**SELECTED TEXT:**
I was already working out the wording of how I would write up this blog post without stressing Mum out too much.
“Tonight was the first night I slept outdoors…”
Nope, I’m sure she still would have freaked (as would Karen and a few others, I’m sure). I wasn’t too keen on the idea myself.
On the other side of Santiago, with the large majority of all pere/tourigrinos having finished their walks now, the streets are eerily quiet. Hairs prickling on the back of your neck eerily quiet. And that’s in the early afternoon – let alone the thought of a night spent out under a tree or in a doorway somewhere by myself. The dark, unfriendly skies probably didn’t help either.
I’m all for camping solo, but it just felt a teensy bit unsafe and unwise tonight.
I’m sure I would have made it through – always do – but I’m thanking the Lord I didn’t have to.
And I’m thanking Tomomi. That beautiful Japanese girl is my own Camino angel.
My feet dragged this morning. All of me dragged. I didn’t want to walk; I have no real motivation to keep going now that I’ve reached Santiago. And most of my Camino family has dispersed back to their corners of the world – which does nothing to help my lack of drive.
I slept in (and loved it), I had as much as my stomach would allow at the buffet, I painfully packed my bag again and eventually left Santiago after 1PM.
Side note: while I was waiting for the cheese to melt on my toast at brekky, three familiar faces walked in. Mary! Eileen! Sean!

(A block of data)
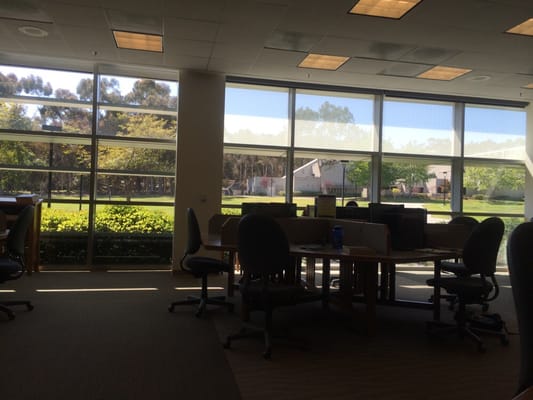
This screenshot has height=400, width=533. Identify the location of circle insets in ceiling panels. (35, 31), (479, 79).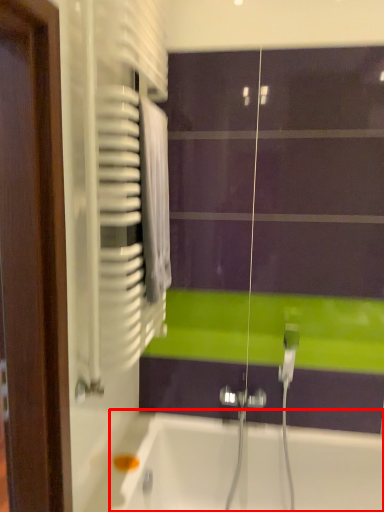
Question: Considering the relative positions of bathtub (annotated by the red box) and screen door in the image provided, where is bathtub (annotated by the red box) located with respect to the staircase?

Choices:
 (A) left
 (B) right

Answer: (B)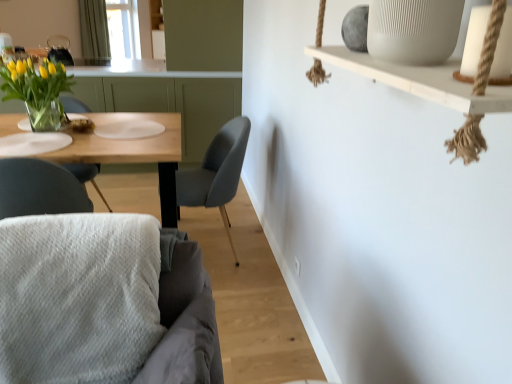
Describe the element at coordinates (38, 91) in the screenshot. I see `translucent glass vase with yellow tulips at left` at that location.

The width and height of the screenshot is (512, 384). Describe the element at coordinates (216, 173) in the screenshot. I see `matte gray chair at center, the second chair positioned from the front` at that location.

Image resolution: width=512 pixels, height=384 pixels. I want to click on green fabric curtain at upper left, so click(x=94, y=32).

The image size is (512, 384). What do you see at coordinates (94, 32) in the screenshot? I see `green fabric curtain at upper left` at bounding box center [94, 32].

Locate an element on the screen. white textured cushion at lower left, which is the first chair in front-to-back order is located at coordinates (102, 304).

What do you see at coordinates (123, 29) in the screenshot? The image size is (512, 384). I see `transparent glass window screen at upper center` at bounding box center [123, 29].

Identify the location of wooden table at left. (132, 152).

Is white textured cushion at lower left, arranged as the second chair when viewed from the back, surrounded by clear glass vase at left?

No, clear glass vase at left does not contain white textured cushion at lower left, arranged as the second chair when viewed from the back.

Are clear glass vase at left and white textured cushion at lower left, which is the first chair in front-to-back order, far apart?

That's right, there is a large distance between clear glass vase at left and white textured cushion at lower left, which is the first chair in front-to-back order.

Is clear glass vase at left shorter than white textured cushion at lower left, arranged as the second chair when viewed from the back?

Indeed, clear glass vase at left has a lesser height compared to white textured cushion at lower left, arranged as the second chair when viewed from the back.

Does point (67, 121) appear closer or farther from the camera than point (199, 263)?

Point (67, 121) is positioned farther from the camera compared to point (199, 263).

Is clear glass vase at left closer to camera compared to matte gray chair at center, the first chair viewed from the back?

No, clear glass vase at left is behind matte gray chair at center, the first chair viewed from the back.

From a real-world perspective, which is physically below, clear glass vase at left or matte gray chair at center, the second chair positioned from the front?

matte gray chair at center, the second chair positioned from the front, is physically lower.

From the picture: From the image's perspective, which one is positioned higher, clear glass vase at left or matte gray chair at center, the second chair positioned from the front?

clear glass vase at left, from the image's perspective.

From a real-world perspective, who is located lower, transparent glass window screen at upper center or clear glass vase at left?

clear glass vase at left, from a real-world perspective.

Is transparent glass window screen at upper center looking in the opposite direction of clear glass vase at left?

transparent glass window screen at upper center does not have its back to clear glass vase at left.

Is transparent glass window screen at upper center closer to camera compared to clear glass vase at left?

No, the depth of transparent glass window screen at upper center is greater than that of clear glass vase at left.

Considering the sizes of objects transparent glass window screen at upper center and clear glass vase at left in the image provided, who is thinner, transparent glass window screen at upper center or clear glass vase at left?

Thinner between the two is transparent glass window screen at upper center.

From the picture: Can you tell me how much clear glass vase at left and translucent glass vase with yellow tulips at left differ in facing direction?

They differ by 178 degrees in their facing directions.

From the image's perspective, which one is positioned higher, clear glass vase at left or translucent glass vase with yellow tulips at left?

translucent glass vase with yellow tulips at left appears higher in the image.

In order to click on houseplant above the clear glass vase at left (from a real-world perspective) in this screenshot , I will do `click(38, 91)`.

Does clear glass vase at left have a lesser width compared to translucent glass vase with yellow tulips at left?

Yes.

Considering the sizes of objects matte gray chair at center, the second chair positioned from the front, and translucent glass vase with yellow tulips at left in the image provided, who is taller, matte gray chair at center, the second chair positioned from the front, or translucent glass vase with yellow tulips at left?

matte gray chair at center, the second chair positioned from the front.

Between matte gray chair at center, the first chair viewed from the back, and translucent glass vase with yellow tulips at left, which one has larger width?

With larger width is matte gray chair at center, the first chair viewed from the back.

Is matte gray chair at center, the first chair viewed from the back, further to camera compared to translucent glass vase with yellow tulips at left?

Yes, it is behind translucent glass vase with yellow tulips at left.

There is a translucent glass vase with yellow tulips at left. Where is `the 2nd chair below it (from a real-world perspective)`? This screenshot has width=512, height=384. the 2nd chair below it (from a real-world perspective) is located at coordinates (216, 173).

Is white textured cushion at lower left, arranged as the second chair when viewed from the back, further to the viewer compared to wooden table at left?

No, it is in front of wooden table at left.

Is white textured cushion at lower left, arranged as the second chair when viewed from the back, touching wooden table at left?

No, white textured cushion at lower left, arranged as the second chair when viewed from the back, is not with wooden table at left.

Which object is wider, white textured cushion at lower left, which is the first chair in front-to-back order, or wooden table at left?

wooden table at left.

Considering the positions of objects transparent glass window screen at upper center and white textured cushion at lower left, arranged as the second chair when viewed from the back, in the image provided, who is more to the right, transparent glass window screen at upper center or white textured cushion at lower left, arranged as the second chair when viewed from the back,?

white textured cushion at lower left, arranged as the second chair when viewed from the back, is more to the right.

Is transparent glass window screen at upper center next to white textured cushion at lower left, which is the first chair in front-to-back order, and touching it?

No.

Does transparent glass window screen at upper center turn towards white textured cushion at lower left, arranged as the second chair when viewed from the back?

No, transparent glass window screen at upper center is not oriented towards white textured cushion at lower left, arranged as the second chair when viewed from the back.

From a real-world perspective, does transparent glass window screen at upper center stand above white textured cushion at lower left, arranged as the second chair when viewed from the back?

Yes.

The width and height of the screenshot is (512, 384). I want to click on vase above the white textured cushion at lower left, which is the first chair in front-to-back order (from a real-world perspective), so click(47, 117).

In order to click on vase that is above the matte gray chair at center, the second chair positioned from the front (from the image's perspective) in this screenshot , I will do `click(47, 117)`.

From the image, which object appears to be farther from transparent glass window screen at upper center, clear glass vase at left or green fabric curtain at upper left?

The object further to transparent glass window screen at upper center is clear glass vase at left.

Looking at the image, which one is located closer to green fabric curtain at upper left, matte gray chair at center, the second chair positioned from the front, or white textured cushion at lower left, arranged as the second chair when viewed from the back?

Based on the image, matte gray chair at center, the second chair positioned from the front, appears to be nearer to green fabric curtain at upper left.

Considering their positions, is clear glass vase at left positioned closer to translucent glass vase with yellow tulips at left than white textured cushion at lower left, arranged as the second chair when viewed from the back?

clear glass vase at left.

Estimate the real-world distances between objects in this image. Which object is closer to green fabric curtain at upper left, translucent glass vase with yellow tulips at left or wooden table at left?

translucent glass vase with yellow tulips at left is closer to green fabric curtain at upper left.

Based on their spatial positions, is transparent glass window screen at upper center or green fabric curtain at upper left further from matte gray chair at center, the second chair positioned from the front?

transparent glass window screen at upper center is positioned further to the anchor matte gray chair at center, the second chair positioned from the front.

Looking at the image, which one is located further to clear glass vase at left, transparent glass window screen at upper center or matte gray chair at center, the first chair viewed from the back?

The object further to clear glass vase at left is transparent glass window screen at upper center.

Based on their spatial positions, is white textured cushion at lower left, which is the first chair in front-to-back order, or clear glass vase at left closer to translucent glass vase with yellow tulips at left?

Based on the image, clear glass vase at left appears to be nearer to translucent glass vase with yellow tulips at left.

Considering their positions, is translucent glass vase with yellow tulips at left positioned closer to white textured cushion at lower left, arranged as the second chair when viewed from the back, than matte gray chair at center, the second chair positioned from the front?

Among the two, matte gray chair at center, the second chair positioned from the front, is located nearer to white textured cushion at lower left, arranged as the second chair when viewed from the back.

This screenshot has height=384, width=512. In order to click on chair between translucent glass vase with yellow tulips at left and transparent glass window screen at upper center from front to back in this screenshot , I will do `click(216, 173)`.

Where is `table located between white textured cushion at lower left, arranged as the second chair when viewed from the back, and matte gray chair at center, the first chair viewed from the back, in the depth direction`? This screenshot has height=384, width=512. table located between white textured cushion at lower left, arranged as the second chair when viewed from the back, and matte gray chair at center, the first chair viewed from the back, in the depth direction is located at coordinates (132, 152).

In order to click on houseplant located between white textured cushion at lower left, which is the first chair in front-to-back order, and transparent glass window screen at upper center in the depth direction in this screenshot , I will do `click(38, 91)`.

Where is `table between clear glass vase at left and matte gray chair at center, the second chair positioned from the front`? table between clear glass vase at left and matte gray chair at center, the second chair positioned from the front is located at coordinates (132, 152).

**PARTS OF THE EXERCISE:**
(1) Answer these questions about the Camino blog post, one per line:
(a) At what time did the writer eventually leave Santiago?
(b) Whom does the writer call "my own Camino angel"?
(c) Which three familiar faces walked in while the writer was waiting for the cheese to melt at breakfast?
(2) Continue the Camino blog post from its last sentence, keeping the same voice.
The listing is separate material, apart from the Camino blog post.

**RESULTS FOR THE EXERCISE:**
(1)
(a) After 1PM.
(b) Tomomi.
(c) Mary, Eileen, and Sean.

(2)
Domenico and I had the honour and delight of encouraging this mother, daughter and son trio on their first day out of Sarria. I was so proud to see they had made it to Santiago, and absolutely stoked that I got to see them here!
Talking with them about their walk made this breakfast one of my favourites and will be one I remember. Sean had wanted to send me this photo of his mum and sister with Dom and I after we first met – still a bit gobsmacked that we bumped into each other over Coco Pops and I was able to get it! What a blessing this family is!
I really didn’t want to walk on. I knew that walking after Santiago would be a totally different vibe, and I didn’t want to step out into it.
But I did. I said I would, and I can’t back down.
Seriously, why do I inflict this upon myself?
Good question, Naomi.
I reached Negreira after 21ish kilometers. I had planned on 33kms, but seeing as I left at 1PM, let’s be honest, there was no real chance of that actually happening. Plus I was pretty worn out. Hanging out in Santiago yesterday kinda ruined me – my body had lapped up the rest and resented having to start up again.
I got here, and didn’t like the feel of the first albergue on the edge of town, so kept walking to the next one.
I saw a paper sign sticky-taped to a telegraph pole informing pilgrims it was COMPLETO (full!), but I didn’t believe it, and trudged down anyway. The sign wasn’t lying: this albergue was completo.
I went to the next one. It was full too.
I was tired, so walked into a nicer hotel, willing to pay more. They had one double room left for 35€. I wasn’t willing to pay that much more.
Pretty sure there were six or seven places I went into – albergues, pensións, hostels, hotels – and as I made my way through town, I kept seeing the same word: COMPLETO.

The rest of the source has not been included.